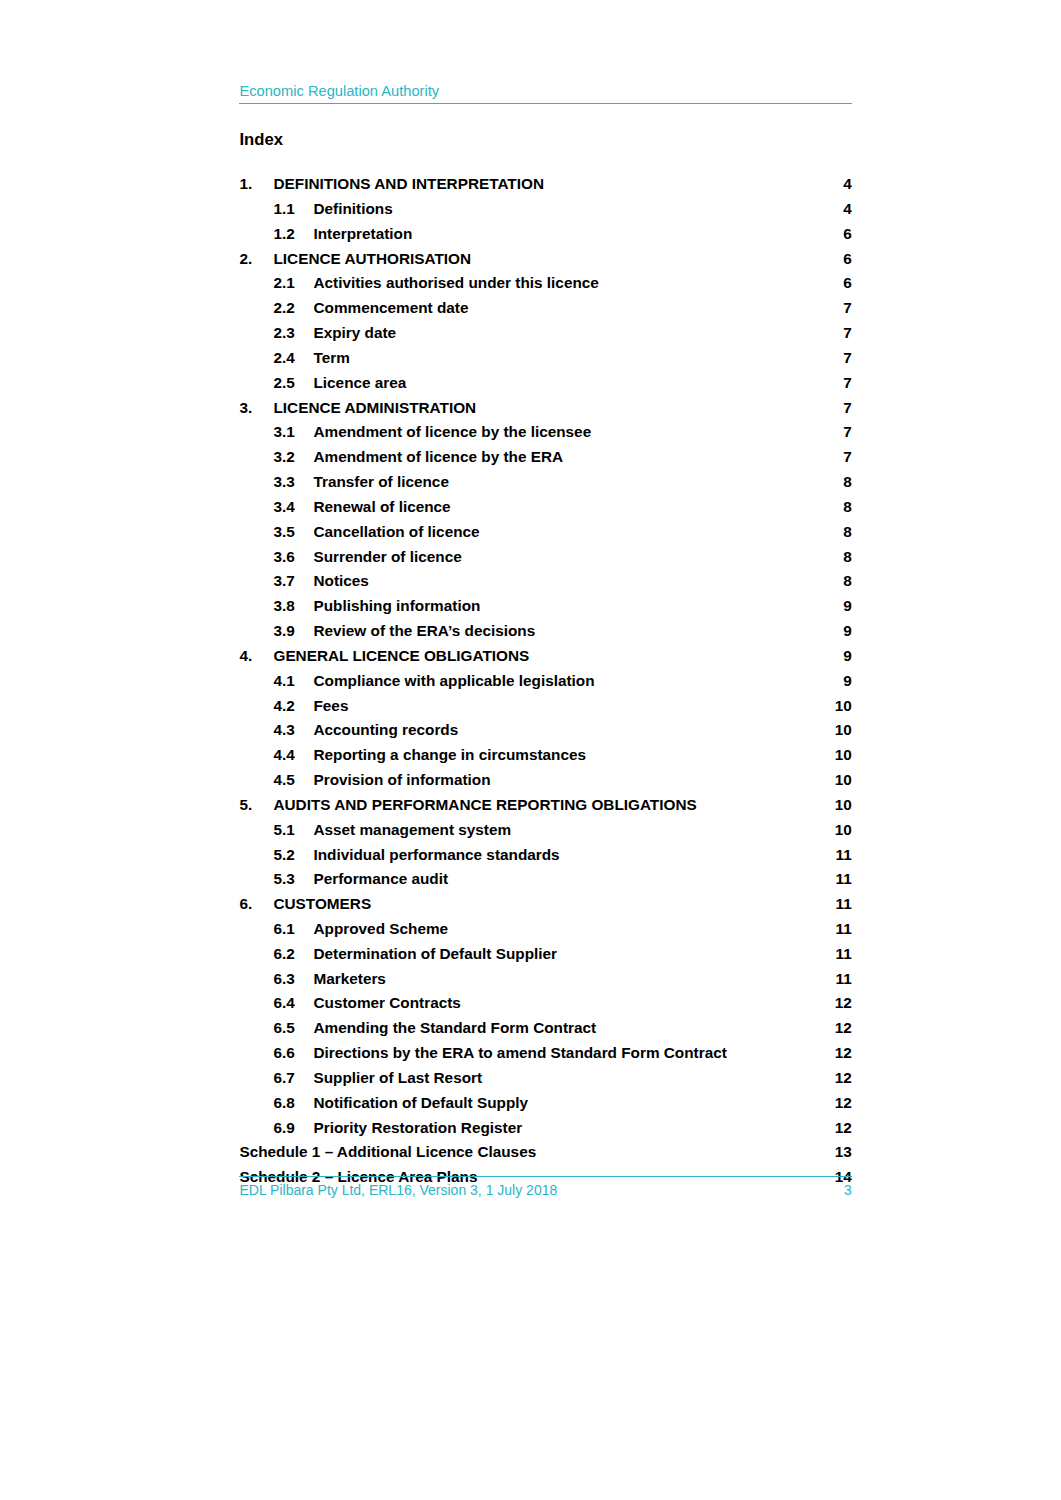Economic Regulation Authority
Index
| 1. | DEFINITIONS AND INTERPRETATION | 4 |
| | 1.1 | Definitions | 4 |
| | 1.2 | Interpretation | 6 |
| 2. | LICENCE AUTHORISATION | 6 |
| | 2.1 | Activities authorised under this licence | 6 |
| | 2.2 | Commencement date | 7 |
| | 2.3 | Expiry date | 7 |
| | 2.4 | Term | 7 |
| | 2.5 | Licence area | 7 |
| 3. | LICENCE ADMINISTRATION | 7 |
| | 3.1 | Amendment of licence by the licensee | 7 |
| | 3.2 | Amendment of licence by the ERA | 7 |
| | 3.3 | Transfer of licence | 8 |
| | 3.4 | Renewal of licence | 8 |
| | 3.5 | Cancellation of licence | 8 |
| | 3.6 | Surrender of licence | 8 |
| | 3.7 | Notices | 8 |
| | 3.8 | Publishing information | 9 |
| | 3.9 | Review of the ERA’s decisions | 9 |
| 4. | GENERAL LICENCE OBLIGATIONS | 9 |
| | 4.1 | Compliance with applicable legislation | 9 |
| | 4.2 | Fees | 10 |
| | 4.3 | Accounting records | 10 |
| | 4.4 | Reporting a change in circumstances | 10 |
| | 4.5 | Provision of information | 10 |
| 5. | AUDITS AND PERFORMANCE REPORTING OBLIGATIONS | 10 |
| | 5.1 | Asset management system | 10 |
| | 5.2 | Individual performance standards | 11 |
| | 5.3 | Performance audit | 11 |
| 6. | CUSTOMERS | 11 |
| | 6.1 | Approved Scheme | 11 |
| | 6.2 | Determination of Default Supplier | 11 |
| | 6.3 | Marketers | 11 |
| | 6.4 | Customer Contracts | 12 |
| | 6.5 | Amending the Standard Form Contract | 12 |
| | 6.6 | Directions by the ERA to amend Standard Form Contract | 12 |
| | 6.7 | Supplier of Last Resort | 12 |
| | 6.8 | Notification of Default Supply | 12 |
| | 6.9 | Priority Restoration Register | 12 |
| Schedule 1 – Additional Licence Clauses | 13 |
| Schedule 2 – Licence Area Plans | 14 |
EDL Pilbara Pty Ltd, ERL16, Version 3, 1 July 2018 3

════════

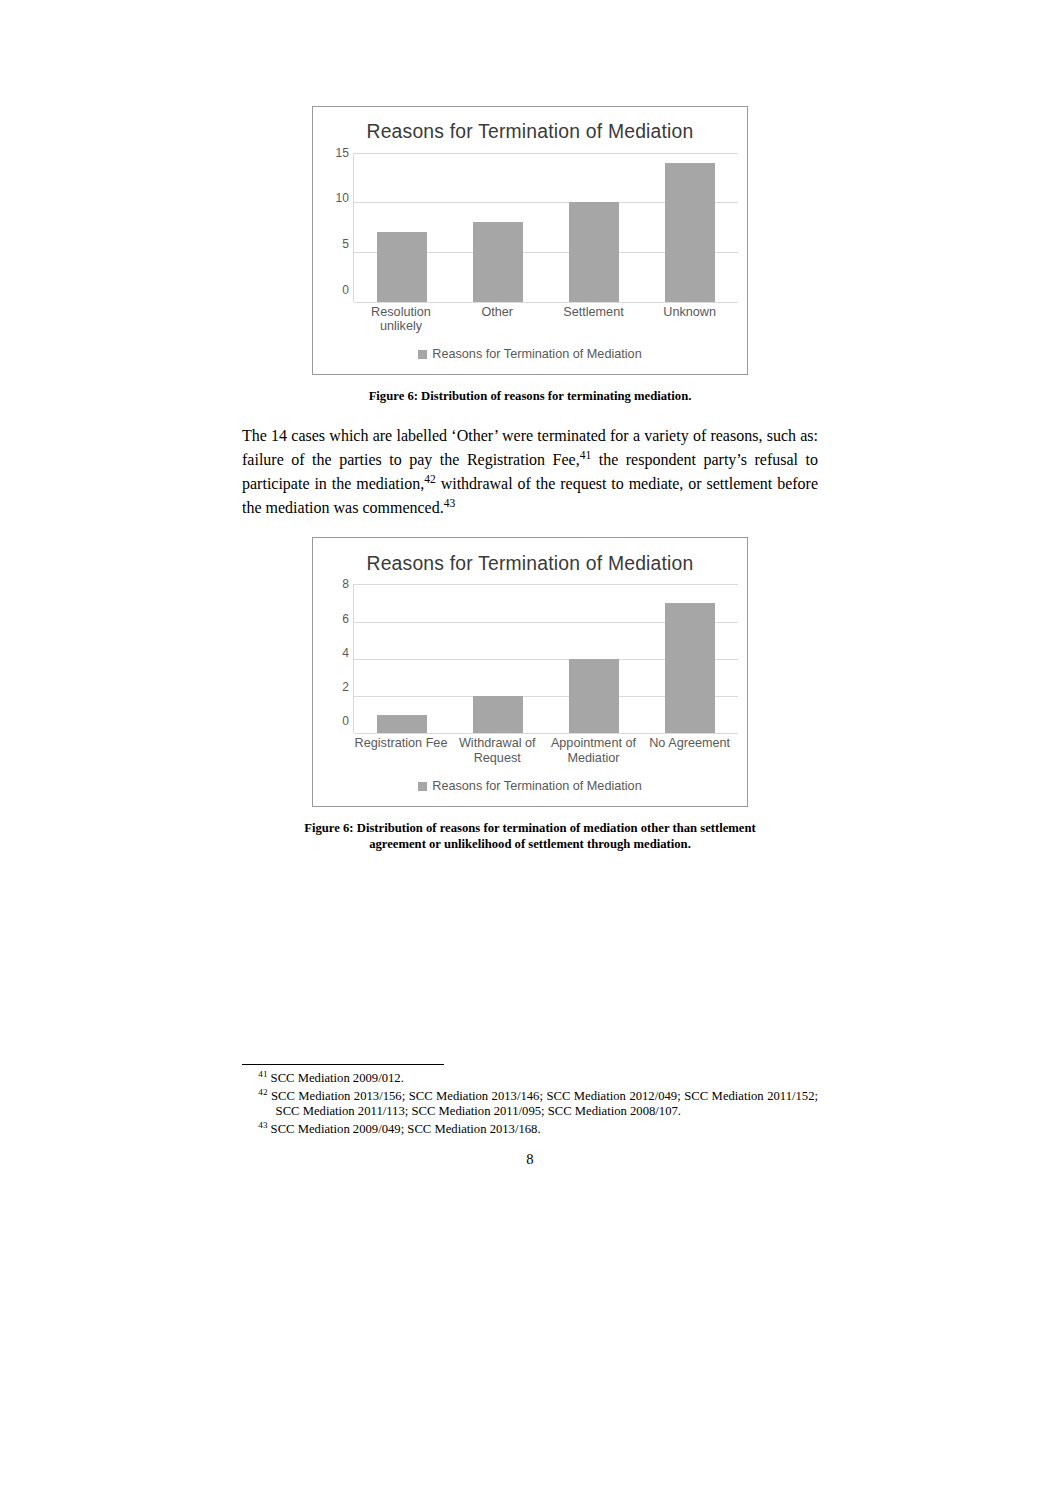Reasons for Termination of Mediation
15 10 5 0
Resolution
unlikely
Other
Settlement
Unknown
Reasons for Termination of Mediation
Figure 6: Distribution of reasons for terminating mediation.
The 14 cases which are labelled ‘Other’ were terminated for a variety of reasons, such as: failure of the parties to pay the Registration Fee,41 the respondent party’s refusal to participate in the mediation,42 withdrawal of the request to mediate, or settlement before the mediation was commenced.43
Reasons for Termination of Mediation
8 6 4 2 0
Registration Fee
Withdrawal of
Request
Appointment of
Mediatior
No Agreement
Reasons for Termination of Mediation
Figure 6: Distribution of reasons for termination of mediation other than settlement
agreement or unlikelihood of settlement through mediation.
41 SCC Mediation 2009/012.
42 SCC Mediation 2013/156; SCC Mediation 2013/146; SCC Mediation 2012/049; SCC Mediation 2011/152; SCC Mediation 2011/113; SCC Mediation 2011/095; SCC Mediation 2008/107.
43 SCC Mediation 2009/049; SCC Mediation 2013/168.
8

════════

Out of the listing above, reproduce exactly the lines from the one with "Plans | 14 |" up to and including the one with "EDL Pilbara Pty".

* _Answer to this exercise_
| Schedule 2 – Licence Area Plans | 14 |
EDL Pilbara Pty Ltd, ERL16, Version 3, 1 July 2018 3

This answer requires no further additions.